Christmas services are held in every church in Christendom – too widespread for anyone to think of photographing them. But there are ‘church’ customs that are unusual. Cribs are everywhere of course, but the one in Ripon Cathedral has the most remarkable ceramic Holy Family and Three Wise Men that we have seen, while the creation in Baildon is certainly the most fun – though possibly not meant to be.

Christingle was devised in 1747 in the Moravian Church in Germany to explain the love of Jesus to children. The orange represents the world, the red ribbon the blood of Jesus, the sweets the fruits of the earth, and the candle Jesus as the light of the world. Christingle services soon spread all over the Christian world but did not arrive in the Anglican Church in Britain until the late 1960s. Since then it has become an essential part of the Christmas season.

Boy Bishops were common in the Middle Ages until abolished by Elizabeth I. The first major revival in this country was in the early 1970s at Hereford Cathedral, for a special children’s service which proved so popular that the Boy Bishop has been an annual fixture there ever since. More recently there have been other revivals, for instance at Salisbury and Westminster Cathedral. Indeed there are ‘Boy Bishops’ in many parish churches as well - and in these days of equality, ‘Girl Bishops’. Has the Synod heard? However the Hereford ‘Bishop’ is invariably a senior (and impeccably behaved) boy of the cathedral choir, ‘enthroned’ on 6 December, the feast of St Nicholas, and in office until Holy Innocents Day, 28 December. Originally a Boy Bishop performed most of the duties of the real Bishop; nowadays he has to write and preach a sermon and take part in services and cathedral events, especially for children. The position is taken seriously and it is a great honour to be elected.

Christmas Day is one of five ‘Horn Days’ in Ripon on which the famous Hornblower leads the Wakeman (Mayor) and council in procession between the Cathedral and the City Hall.
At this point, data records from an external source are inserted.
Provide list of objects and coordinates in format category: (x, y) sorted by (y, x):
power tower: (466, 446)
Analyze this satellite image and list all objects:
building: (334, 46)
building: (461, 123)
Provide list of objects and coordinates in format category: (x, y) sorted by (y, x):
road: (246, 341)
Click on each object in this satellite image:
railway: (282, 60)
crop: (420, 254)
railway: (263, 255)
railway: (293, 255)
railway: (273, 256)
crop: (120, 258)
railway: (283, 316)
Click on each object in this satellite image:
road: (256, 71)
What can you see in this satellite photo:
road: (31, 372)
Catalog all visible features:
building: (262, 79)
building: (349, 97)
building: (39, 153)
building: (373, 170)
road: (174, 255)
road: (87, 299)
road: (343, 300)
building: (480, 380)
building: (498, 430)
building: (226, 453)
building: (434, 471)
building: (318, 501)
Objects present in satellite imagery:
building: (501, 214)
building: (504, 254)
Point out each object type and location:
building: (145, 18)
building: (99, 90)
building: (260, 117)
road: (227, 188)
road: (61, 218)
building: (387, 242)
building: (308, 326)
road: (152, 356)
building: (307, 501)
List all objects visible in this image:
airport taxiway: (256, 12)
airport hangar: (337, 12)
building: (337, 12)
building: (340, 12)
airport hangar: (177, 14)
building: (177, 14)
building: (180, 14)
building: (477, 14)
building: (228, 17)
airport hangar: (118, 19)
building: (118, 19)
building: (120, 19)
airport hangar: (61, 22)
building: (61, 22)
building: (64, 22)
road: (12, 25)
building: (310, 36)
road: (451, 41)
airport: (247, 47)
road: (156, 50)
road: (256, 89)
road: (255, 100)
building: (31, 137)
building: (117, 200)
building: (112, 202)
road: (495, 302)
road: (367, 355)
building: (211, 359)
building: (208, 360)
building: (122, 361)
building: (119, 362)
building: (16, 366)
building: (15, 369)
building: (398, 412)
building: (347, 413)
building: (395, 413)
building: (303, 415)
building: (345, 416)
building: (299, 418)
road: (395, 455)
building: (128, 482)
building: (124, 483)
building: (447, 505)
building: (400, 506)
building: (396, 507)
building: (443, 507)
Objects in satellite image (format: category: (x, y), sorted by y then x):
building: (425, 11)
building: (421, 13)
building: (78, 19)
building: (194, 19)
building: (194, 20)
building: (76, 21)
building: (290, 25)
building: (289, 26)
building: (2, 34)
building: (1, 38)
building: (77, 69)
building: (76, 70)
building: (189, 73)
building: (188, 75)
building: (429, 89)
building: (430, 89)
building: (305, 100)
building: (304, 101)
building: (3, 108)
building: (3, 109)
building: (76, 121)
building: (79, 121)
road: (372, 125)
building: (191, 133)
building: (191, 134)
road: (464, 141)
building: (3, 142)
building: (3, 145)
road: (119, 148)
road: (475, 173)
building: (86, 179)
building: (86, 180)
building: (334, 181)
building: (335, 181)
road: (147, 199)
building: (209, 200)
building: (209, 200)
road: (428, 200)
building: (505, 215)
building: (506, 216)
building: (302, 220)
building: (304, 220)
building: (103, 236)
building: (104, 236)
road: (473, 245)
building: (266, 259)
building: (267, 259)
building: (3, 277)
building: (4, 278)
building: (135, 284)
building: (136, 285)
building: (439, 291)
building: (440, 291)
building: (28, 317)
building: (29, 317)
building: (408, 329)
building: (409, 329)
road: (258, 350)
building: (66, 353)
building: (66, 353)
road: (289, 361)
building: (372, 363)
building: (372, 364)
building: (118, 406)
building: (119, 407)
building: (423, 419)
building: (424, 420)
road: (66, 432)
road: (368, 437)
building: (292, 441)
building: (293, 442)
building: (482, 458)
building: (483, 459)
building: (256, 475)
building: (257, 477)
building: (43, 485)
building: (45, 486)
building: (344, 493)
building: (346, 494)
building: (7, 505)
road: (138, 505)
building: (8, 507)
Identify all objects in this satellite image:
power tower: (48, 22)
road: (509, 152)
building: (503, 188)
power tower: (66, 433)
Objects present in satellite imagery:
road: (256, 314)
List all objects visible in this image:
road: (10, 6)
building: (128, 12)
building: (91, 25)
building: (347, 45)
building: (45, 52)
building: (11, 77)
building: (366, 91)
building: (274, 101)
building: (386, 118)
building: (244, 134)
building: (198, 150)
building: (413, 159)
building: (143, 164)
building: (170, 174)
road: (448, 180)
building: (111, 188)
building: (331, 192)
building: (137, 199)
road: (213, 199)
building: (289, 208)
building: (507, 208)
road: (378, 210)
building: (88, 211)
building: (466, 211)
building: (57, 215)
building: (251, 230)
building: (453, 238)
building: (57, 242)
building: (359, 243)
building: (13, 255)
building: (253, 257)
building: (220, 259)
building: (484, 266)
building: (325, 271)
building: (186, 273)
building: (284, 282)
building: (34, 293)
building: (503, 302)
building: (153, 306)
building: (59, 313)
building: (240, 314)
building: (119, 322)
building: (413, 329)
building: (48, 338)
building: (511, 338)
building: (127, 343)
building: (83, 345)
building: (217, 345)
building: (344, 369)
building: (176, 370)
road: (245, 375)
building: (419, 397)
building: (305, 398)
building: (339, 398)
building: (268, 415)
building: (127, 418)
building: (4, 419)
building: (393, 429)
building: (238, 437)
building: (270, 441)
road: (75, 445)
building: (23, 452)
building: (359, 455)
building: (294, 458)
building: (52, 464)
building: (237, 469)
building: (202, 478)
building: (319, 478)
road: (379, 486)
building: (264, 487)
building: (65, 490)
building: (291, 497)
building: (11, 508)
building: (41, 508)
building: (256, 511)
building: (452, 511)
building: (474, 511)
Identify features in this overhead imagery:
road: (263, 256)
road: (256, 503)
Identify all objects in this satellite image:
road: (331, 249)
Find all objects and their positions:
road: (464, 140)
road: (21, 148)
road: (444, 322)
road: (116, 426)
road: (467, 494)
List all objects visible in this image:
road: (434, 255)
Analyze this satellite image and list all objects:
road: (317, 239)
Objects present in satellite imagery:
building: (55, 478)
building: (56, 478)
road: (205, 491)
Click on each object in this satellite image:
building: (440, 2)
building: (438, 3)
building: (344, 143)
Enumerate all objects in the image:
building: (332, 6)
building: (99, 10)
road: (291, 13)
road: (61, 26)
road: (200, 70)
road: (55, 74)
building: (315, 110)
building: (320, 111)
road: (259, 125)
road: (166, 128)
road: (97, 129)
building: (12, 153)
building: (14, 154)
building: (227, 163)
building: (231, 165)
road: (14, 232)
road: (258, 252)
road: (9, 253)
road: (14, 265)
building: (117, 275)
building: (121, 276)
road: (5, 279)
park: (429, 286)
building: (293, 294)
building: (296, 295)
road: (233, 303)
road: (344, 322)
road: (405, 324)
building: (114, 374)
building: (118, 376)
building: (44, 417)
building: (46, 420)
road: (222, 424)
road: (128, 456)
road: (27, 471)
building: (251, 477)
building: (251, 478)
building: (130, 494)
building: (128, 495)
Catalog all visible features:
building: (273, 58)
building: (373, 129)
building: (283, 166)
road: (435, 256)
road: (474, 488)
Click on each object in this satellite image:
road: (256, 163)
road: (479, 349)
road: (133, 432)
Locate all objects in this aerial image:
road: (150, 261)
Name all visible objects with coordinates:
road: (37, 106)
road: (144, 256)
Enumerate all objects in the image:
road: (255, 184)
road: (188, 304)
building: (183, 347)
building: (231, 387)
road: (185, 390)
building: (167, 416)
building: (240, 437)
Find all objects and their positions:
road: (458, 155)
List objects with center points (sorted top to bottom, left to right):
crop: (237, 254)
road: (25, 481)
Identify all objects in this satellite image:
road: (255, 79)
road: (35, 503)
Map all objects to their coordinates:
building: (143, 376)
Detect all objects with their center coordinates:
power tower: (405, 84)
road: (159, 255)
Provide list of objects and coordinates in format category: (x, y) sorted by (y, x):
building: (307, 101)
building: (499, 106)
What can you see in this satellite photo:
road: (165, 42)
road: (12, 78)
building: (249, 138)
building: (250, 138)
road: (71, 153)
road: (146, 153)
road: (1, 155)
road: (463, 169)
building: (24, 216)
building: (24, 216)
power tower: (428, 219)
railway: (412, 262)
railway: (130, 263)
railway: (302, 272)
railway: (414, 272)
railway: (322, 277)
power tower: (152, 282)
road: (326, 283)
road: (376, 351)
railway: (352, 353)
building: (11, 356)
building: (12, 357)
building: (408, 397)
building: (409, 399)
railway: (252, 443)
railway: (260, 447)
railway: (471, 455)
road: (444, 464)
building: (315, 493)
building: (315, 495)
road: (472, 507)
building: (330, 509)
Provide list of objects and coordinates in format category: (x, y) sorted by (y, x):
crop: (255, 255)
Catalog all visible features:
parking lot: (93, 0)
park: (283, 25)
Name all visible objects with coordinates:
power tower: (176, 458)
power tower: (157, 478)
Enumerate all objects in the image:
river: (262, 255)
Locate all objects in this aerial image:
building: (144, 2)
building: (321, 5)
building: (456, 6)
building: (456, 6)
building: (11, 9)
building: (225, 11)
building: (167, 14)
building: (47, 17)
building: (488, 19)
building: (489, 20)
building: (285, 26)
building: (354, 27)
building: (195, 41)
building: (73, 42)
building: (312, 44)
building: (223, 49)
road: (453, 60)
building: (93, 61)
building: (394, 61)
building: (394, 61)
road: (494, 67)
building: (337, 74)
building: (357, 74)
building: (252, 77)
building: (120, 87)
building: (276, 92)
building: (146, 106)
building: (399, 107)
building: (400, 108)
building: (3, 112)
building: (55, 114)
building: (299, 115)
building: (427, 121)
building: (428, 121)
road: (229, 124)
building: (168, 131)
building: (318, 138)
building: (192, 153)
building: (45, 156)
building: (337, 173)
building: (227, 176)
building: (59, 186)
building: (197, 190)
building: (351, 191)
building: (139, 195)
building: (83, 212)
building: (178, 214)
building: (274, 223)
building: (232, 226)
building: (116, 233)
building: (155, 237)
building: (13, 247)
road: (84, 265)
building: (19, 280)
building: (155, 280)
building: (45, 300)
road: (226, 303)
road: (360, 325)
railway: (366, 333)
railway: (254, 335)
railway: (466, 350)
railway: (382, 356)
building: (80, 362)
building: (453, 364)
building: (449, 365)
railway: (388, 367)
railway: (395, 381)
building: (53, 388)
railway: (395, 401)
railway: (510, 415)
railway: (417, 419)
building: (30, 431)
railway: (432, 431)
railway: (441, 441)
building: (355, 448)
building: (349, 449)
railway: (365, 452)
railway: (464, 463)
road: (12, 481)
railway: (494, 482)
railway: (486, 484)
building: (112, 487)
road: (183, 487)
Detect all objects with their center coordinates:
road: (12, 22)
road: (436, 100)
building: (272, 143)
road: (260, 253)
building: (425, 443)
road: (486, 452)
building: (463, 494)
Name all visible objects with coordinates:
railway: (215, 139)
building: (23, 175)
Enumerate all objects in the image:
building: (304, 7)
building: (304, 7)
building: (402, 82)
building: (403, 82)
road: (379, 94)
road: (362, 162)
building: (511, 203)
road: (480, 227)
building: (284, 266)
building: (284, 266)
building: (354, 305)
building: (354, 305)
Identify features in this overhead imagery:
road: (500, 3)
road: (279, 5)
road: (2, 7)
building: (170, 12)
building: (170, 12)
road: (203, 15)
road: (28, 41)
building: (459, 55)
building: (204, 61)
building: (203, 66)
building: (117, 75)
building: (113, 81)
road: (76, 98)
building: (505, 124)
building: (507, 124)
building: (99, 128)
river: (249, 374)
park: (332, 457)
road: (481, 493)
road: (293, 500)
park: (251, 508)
Late on Christmas Eve in Dewsbury the bell ringers ‘Toll the Devil’s Knell’. The tenor bell of All Saints parish church is tolled once for every year since the birth of Christ, starting before 10 o’clock in order to finish exactly at midnight. There is a legend that the bells were donated by Sir Thomas de Soothill in the 15th century as a penance for killing a servant who attended midnight mass on Christmas Eve without permission - but there is also evidence that the custom was observed in other churches in Yorkshire to drive away the devil before the Christmas season. Apparently getting the timing right inside the church is an annual anxiety but there is no denying that the ringing sounds sinister on a wet and windy night.